Given that a heat pump can be a lot more than 100% efficient, it's likely more efficient to generate electricity and then use a heat pump to heat the house.
The article has a long section on using the windmill to directly drive the compressor of a heat pump using a gearbox. This is likely to be more efficient than converting to electricity and then using that to run an electric compressor.
There's no reason you couldn't run the compressor of a heat pump mechanically. Then the question becomes is it more efficient to generate electricity to run a motor (or a linear compressor, I suppose), or use a gearbox to change the rotation speed. Plus or minus if you need mechanical air movement in the conditioned space.
Mechanical heat pumps are covered in the article. And for the child response to yours, mechanisms for sourcing heat for longer periods are also covered (e.g. 10k, 20k liter tanks of warm water, hydraulic oil vs water as primary heat transfer fluid)
Energy storage doesn't require going through electricity either; in fact, highest capacity storage systems are mechanical - flywheels, lifting heavy objects high, or pumping water up the hill.
True, but safety is a concern. Batteries are easiest for consumers to maintain safely. The failure modes of flywheels, lifting objects, or pumping water - when not properly maintained - are disastrous in ways that we mostly are not able to handle. Batteries start on fire, but we have fire codes and fire departments so your survival chances are reasonable. Batteries are also something that are available to consumers in a well engineered (well hopefully) package, while the others are a bit of a DIY hack. Electric implies you can connect to the grid and thus offload the whole concern to someone else for a small cost (this applies to the vast majority of us).
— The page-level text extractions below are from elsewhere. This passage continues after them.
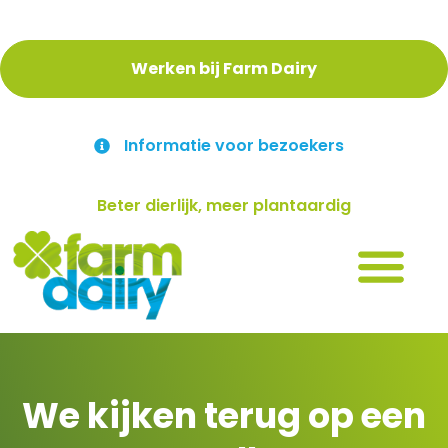
Werken bij Farm Dairy
Informatie voor bezoekers
Beter dierlijk, meer plantaardig
We kijken terug op een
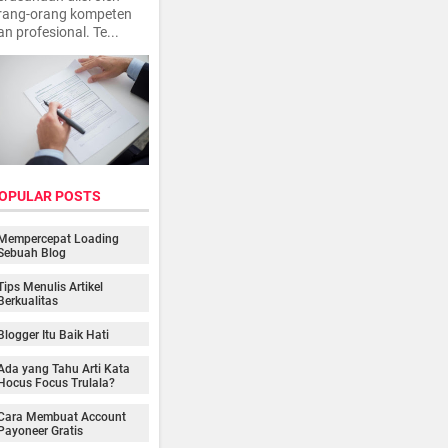
rang-orang kompeten
an profesional. Te...
OPULAR POSTS
Mempercepat Loading
Sebuah Blog
Tips Menulis Artikel
Berkualitas
Blogger Itu Baik Hati
Ada yang Tahu Arti Kata
Hocus Focus Trulala?
Cara Membuat Account
Payoneer Gratis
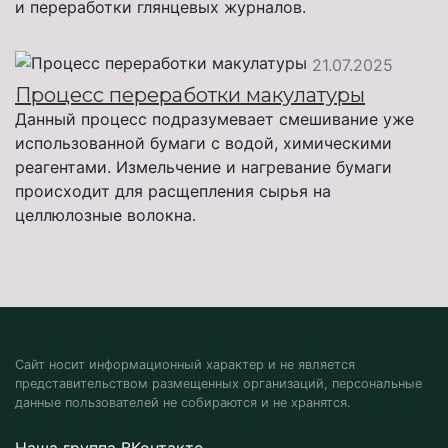
и переработки глянцевых журналов.
21.07.2025
Процесс переработки макулатуры
Данный процесс подразумевает смешивание уже
использованной бумаги с водой, химическими
реагентами. Измельчение и нагревание бумаги
происходит для расщепления сырья на
целлюлозные волокна.
Сайт носит информационный характер и не является
представительством размещенных организаций, персональные
данные пользователей не собираются и не хранятся.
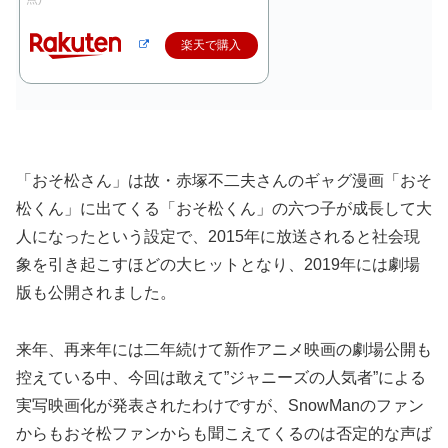
楽天で購入
「おそ松さん」は故・赤塚不二夫さんのギャグ漫画「おそ
松くん」に出てくる「おそ松くん」の六つ子が成長して大
人になったという設定で、2015年に放送されると社会現
象を引き起こすほどの大ヒットとなり、2019年には劇場
版も公開されました。
来年、再来年には二年続けて新作アニメ映画の劇場公開も
控えている中、今回は敢えて”ジャニーズの人気者”による
実写映画化が発表されたわけですが、SnowManのファン
からもおそ松ファンからも聞こえてくるのは否定的な声ば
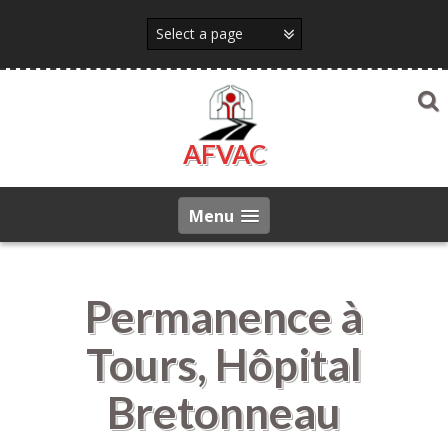
Skip
to
content
AFVAC
Menu
Permanence à
Tours, Hôpital
Bretonneau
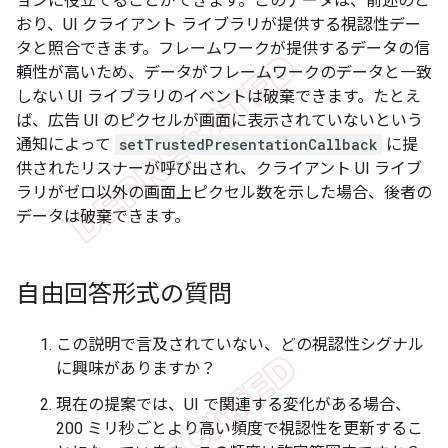
ョンに役立てることができます。このデータは、前述のと
おり、UI クライアント ライブラリが提供する視認性デー
タと照合できます。フレームワークが提供するデータの信
頼性が高いため、データがフレームワークのデータと一致
しない UI ライブラリのイベントは破棄できます。たとえ
ば、広告 UI のピクセルが画面に表示されていないという
通知によって
setTrustedPresentationCallback
に提
供されたリスナーが呼び出され、クライアント UI ライブ
ラリがゼロ以外の画面上ピクセル数を示した場合、後者の
データは破棄できます。
自由回答形式の質問
この説明で言及されていない、どの視認性シグナル
に興味がありますか？
現在の提案では、UI で関連する変化がある場合、
200 ミリ秒ごとより高い頻度で視認性を更新するこ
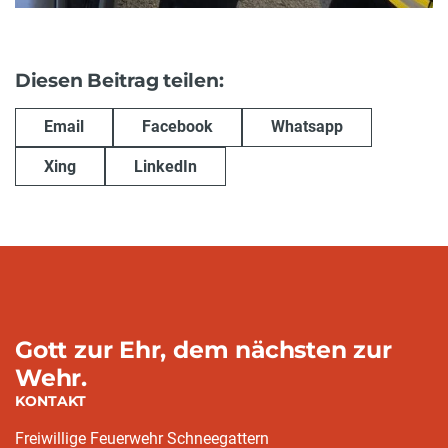
Diesen Beitrag teilen:
Email
Facebook
Whatsapp
Xing
LinkedIn
Gott zur Ehr, dem nächsten zur
Wehr.
KONTAKT
Freiwillige Feuerwehr Schneegattern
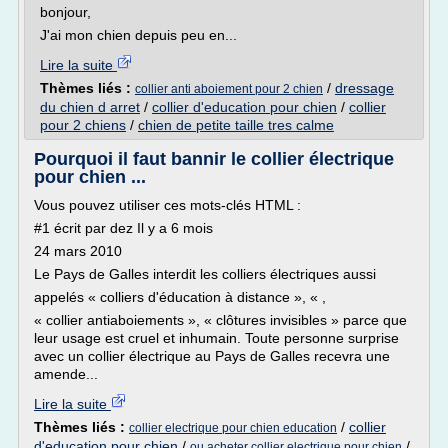
bonjour,
J'ai mon chien depuis peu en...
Lire la suite
Thèmes liés :
/
dressage
collier anti aboiement pour 2 chien
du chien d arret
/
collier d'education pour chien
/
collier
pour 2 chiens
/
chien de petite taille tres calme
Pourquoi il faut bannir le collier électrique
pour chien ...
Vous pouvez utiliser ces mots-clés HTML :
#1 écrit par dez Il y a 6 mois
24 mars 2010
Le Pays de Galles interdit les colliers électriques aussi
appelés « colliers d'éducation à distance », « ,
« collier antiaboiements », « clôtures invisibles » parce que
leur usage est cruel et inhumain. Toute personne surprise
avec un collier électrique au Pays de Galles recevra une
amende...
Lire la suite
Thèmes liés :
/
collier
collier electrique pour chien education
d'education pour chien
/
/
ou acheter collier electrique pour chien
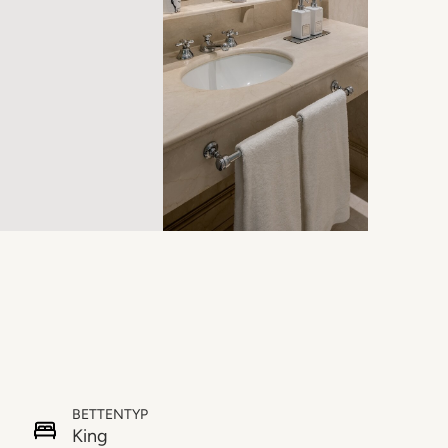
BETTENTYP
King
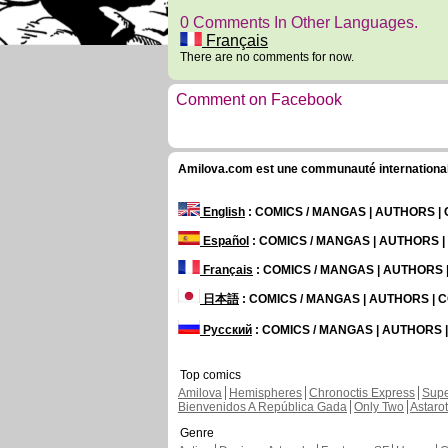
0 Comments In Other Languages.
Français
There are no comments for now.
Comment on Facebook
Amilova.com est une communauté internationale 
English
: COMICS / MANGAS | AUTHORS 
Español
: COMICS / MANGAS | AUTHORS 
Français
: COMICS / MANGAS | AUTHORS
日本語
: COMICS / MANGAS | AUTHORS |
Русский
: COMICS / MANGAS | AUTHORS
Top comics
Amilova
Hemispheres
Chronoctis Express
Supe
Bienvenidos A República Gada
Only Two
Astaro
Genre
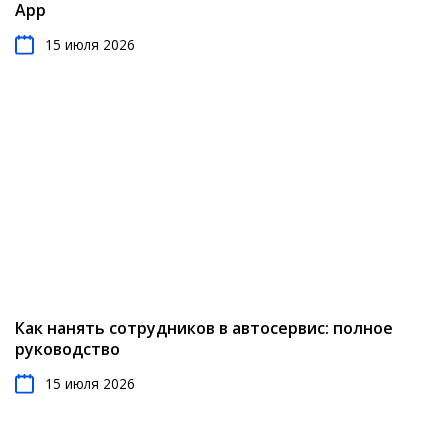
App
15 июля 2026
Как нанять сотрудников в автосервис: полное
руководство
15 июля 2026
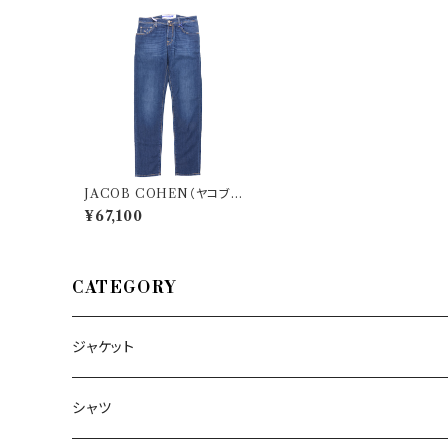
JACOB COHEN（ヤコブコ
ーエン） ジーンズ UQ E07 3
¥67,100
2 S2851 NICK 33061
CATEGORY
ジャケット
～44/S
シャツ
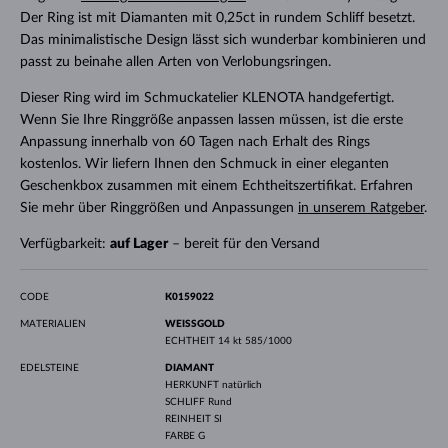
Der Ring ist mit Diamanten mit 0,25ct in rundem Schliff besetzt.
Das minimalistische Design lässt sich wunderbar kombinieren und
passt zu beinahe allen Arten von Verlobungsringen.
Dieser Ring wird im Schmuckatelier KLENOTA handgefertigt.
Wenn Sie Ihre Ringgröße anpassen lassen müssen, ist die erste
Anpassung innerhalb von 60 Tagen nach Erhalt des Rings
kostenlos. Wir liefern Ihnen den Schmuck in einer eleganten
Geschenkbox zusammen mit einem Echtheitszertifikat. Erfahren
Sie mehr über Ringgrößen und Anpassungen
in unserem Ratgeber
.
Verfügbarkeit:
auf Lager
– bereit für den Versand
CODE
K0159022
MATERIALIEN
WEISSGOLD
ECHTHEIT
14 kt 585/1000
EDELSTEINE
DIAMANT
HERKUNFT
natürlich
SCHLIFF
Rund
REINHEIT
SI
FARBE
G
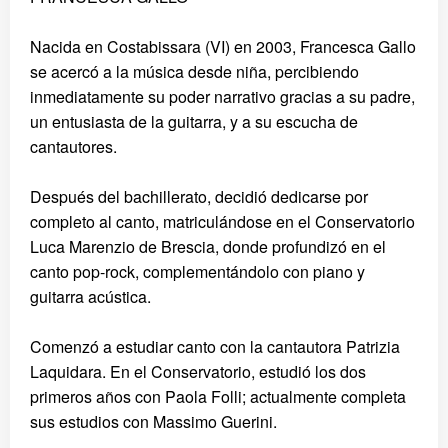
Nacida en Costabissara (VI) en 2003, Francesca Gallo
se acercó a la música desde niña, percibiendo
inmediatamente su poder narrativo gracias a su padre,
un entusiasta de la guitarra, y a su escucha de
cantautores.
Después del bachillerato, decidió dedicarse por
completo al canto, matriculándose en el Conservatorio
Luca Marenzio de Brescia, donde profundizó en el
canto pop-rock, complementándolo con piano y
guitarra acústica.
Comenzó a estudiar canto con la cantautora Patrizia
Laquidara. En el Conservatorio, estudió los dos
primeros años con Paola Folli; actualmente completa
sus estudios con Massimo Guerini.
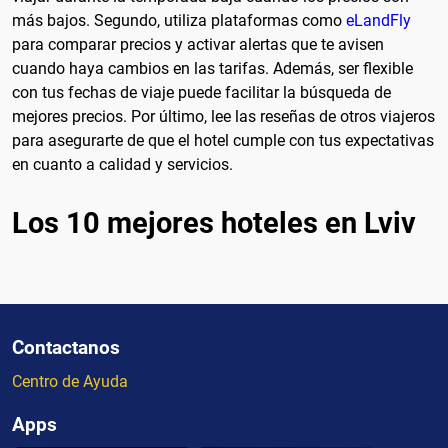
más bajos. Segundo, utiliza plataformas como
eLandFly
para comparar precios y activar alertas que te avisen
cuando haya cambios en las tarifas. Además, ser flexible
con tus fechas de viaje puede facilitar la búsqueda de
mejores precios. Por último, lee las reseñas de otros viajeros
para asegurarte de que el hotel cumple con tus expectativas
en cuanto a calidad y servicios.
Los 10 mejores hoteles en Lviv
Contactanos
Centro de Ayuda
Apps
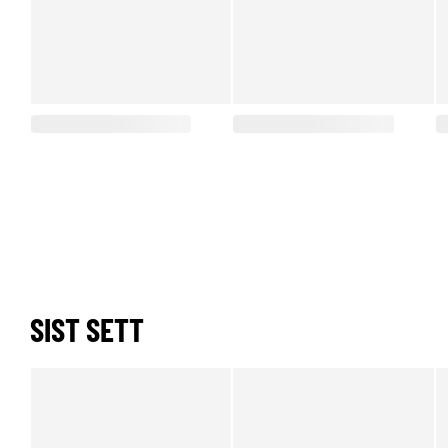
SIST SETT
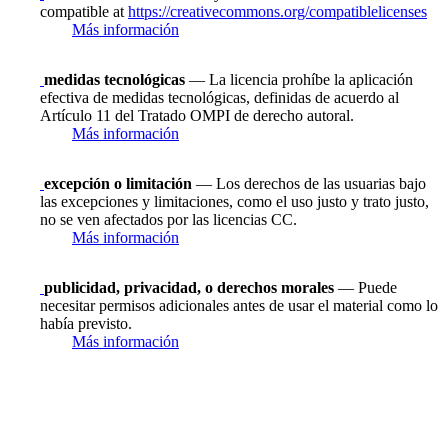
compatible at
https://creativecommons.org/compatiblelicenses
Más información
medidas tecnológicas
— La licencia prohíbe la aplicación
efectiva de medidas tecnológicas, definidas de acuerdo al
Artículo 11 del Tratado OMPI de derecho autoral.
Más información
excepción o limitación
— Los derechos de las usuarias bajo
las excepciones y limitaciones, como el uso justo y trato justo,
no se ven afectados por las licencias CC.
Más información
publicidad, privacidad, o derechos morales
— Puede
necesitar permisos adicionales antes de usar el material como lo
había previsto.
Más información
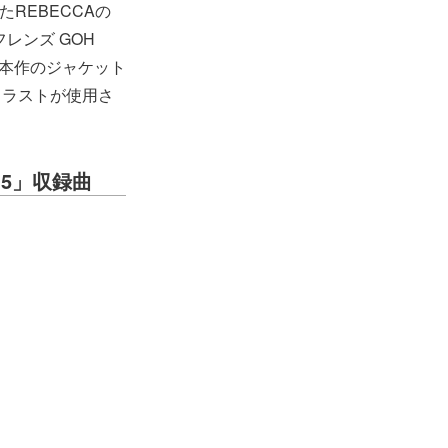
施したREBECCAの
レンズ GOH
また本作のジャケット
イラストが使用さ
2015」収録曲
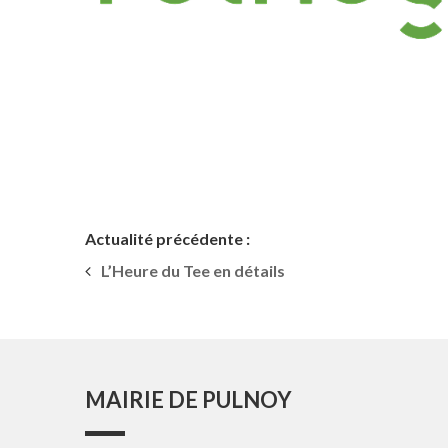
Actualité précédente :
L’Heure du Tee en détails
MAIRIE DE PULNOY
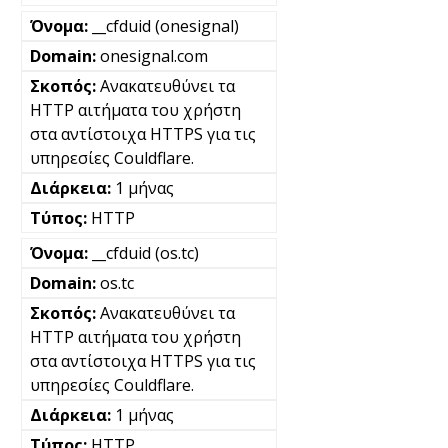
__cfduid (onesignal)
onesignal.com
Ανακατευθύνει τα
HTTP αιτήματα του χρήστη
στα αντίστοιχα HTTPS για τις
υπηρεσίες Couldflare.
1 μήνας
HTTP
__cfduid (os.tc)
os.tc
Ανακατευθύνει τα
HTTP αιτήματα του χρήστη
στα αντίστοιχα HTTPS για τις
υπηρεσίες Couldflare.
1 μήνας
HTTP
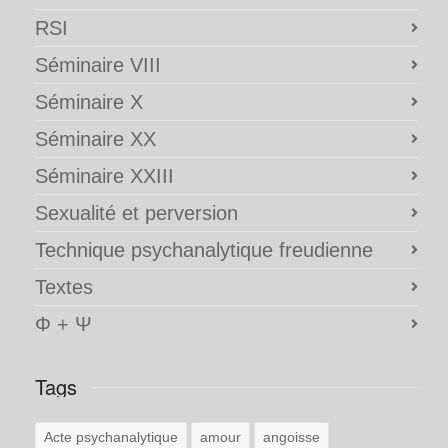
RSI
Séminaire VIII
Séminaire X
Séminaire XX
Séminaire XXIII
Sexualité et perversion
Technique psychanalytique freudienne
Textes
Φ + Ψ
Tags
Acte psychanalytique
amour
angoisse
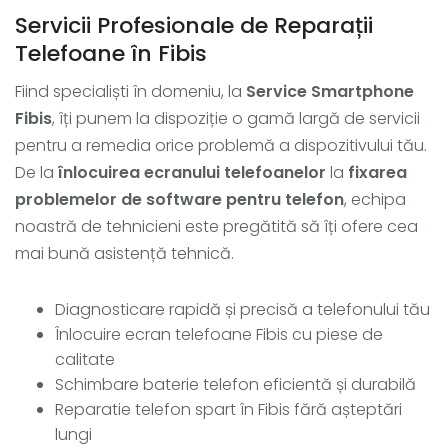
Servicii Profesionale de Reparații
Telefoane în Fibis
Fiind specialiști în domeniu, la
Service Smartphone
Fibis
, îți punem la dispoziție o gamă largă de servicii
pentru a remedia orice problemă a dispozitivului tău.
De la
înlocuirea ecranului telefoanelor
la
fixarea
problemelor de software pentru telefon
, echipa
noastră de tehnicieni este pregătită să îți ofere cea
mai bună asistență tehnică.
Diagnosticare rapidă și precisă a telefonului tău
Înlocuire ecran telefoane Fibis cu piese de
calitate
Schimbare baterie telefon eficientă și durabilă
Reparatie telefon spart în Fibis fără așteptări
lungi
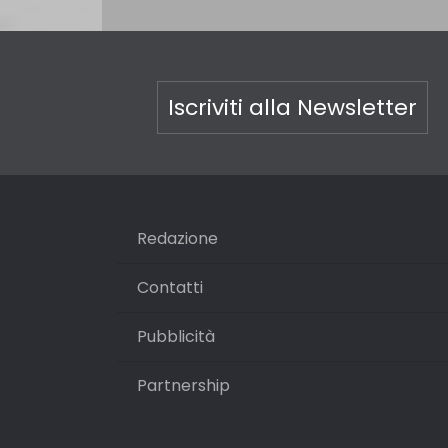
Iscriviti alla Newsletter
Redazione
Contatti
Pubblicità
Partnership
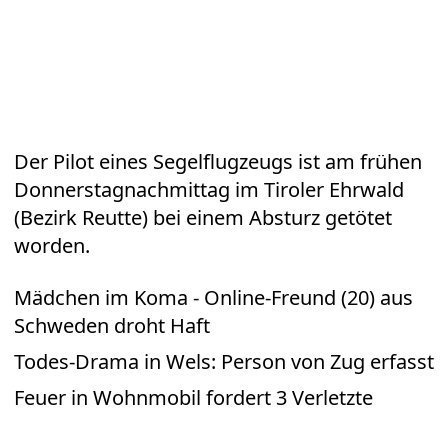
Der Pilot eines Segelflugzeugs ist am frühen
Donnerstagnachmittag im Tiroler Ehrwald
(Bezirk Reutte) bei einem Absturz getötet
worden.
Mädchen im Koma - Online-Freund (20) aus
Schweden droht Haft
Todes-Drama in Wels: Person von Zug erfasst
Feuer in Wohnmobil fordert 3 Verletzte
In the end you need to consider all the trades offs. Once you do though, electric starts to look good just because of how flexible it is, even if others beat it in any one area.
For a lot of folks in the Northern hemisphere, heating is the largest share of domestic electricity consumption. Same for offices. I would say there is great potential for this to reduce electricity consumption, plus the hot water can be stored without the loss at conversion that electricity has.
That being said, porque no los dose. Efficient heat is great, but you don't always need it. If you only use the electric generator a few months a year, it may still be worth it, given you're investing in a windmill.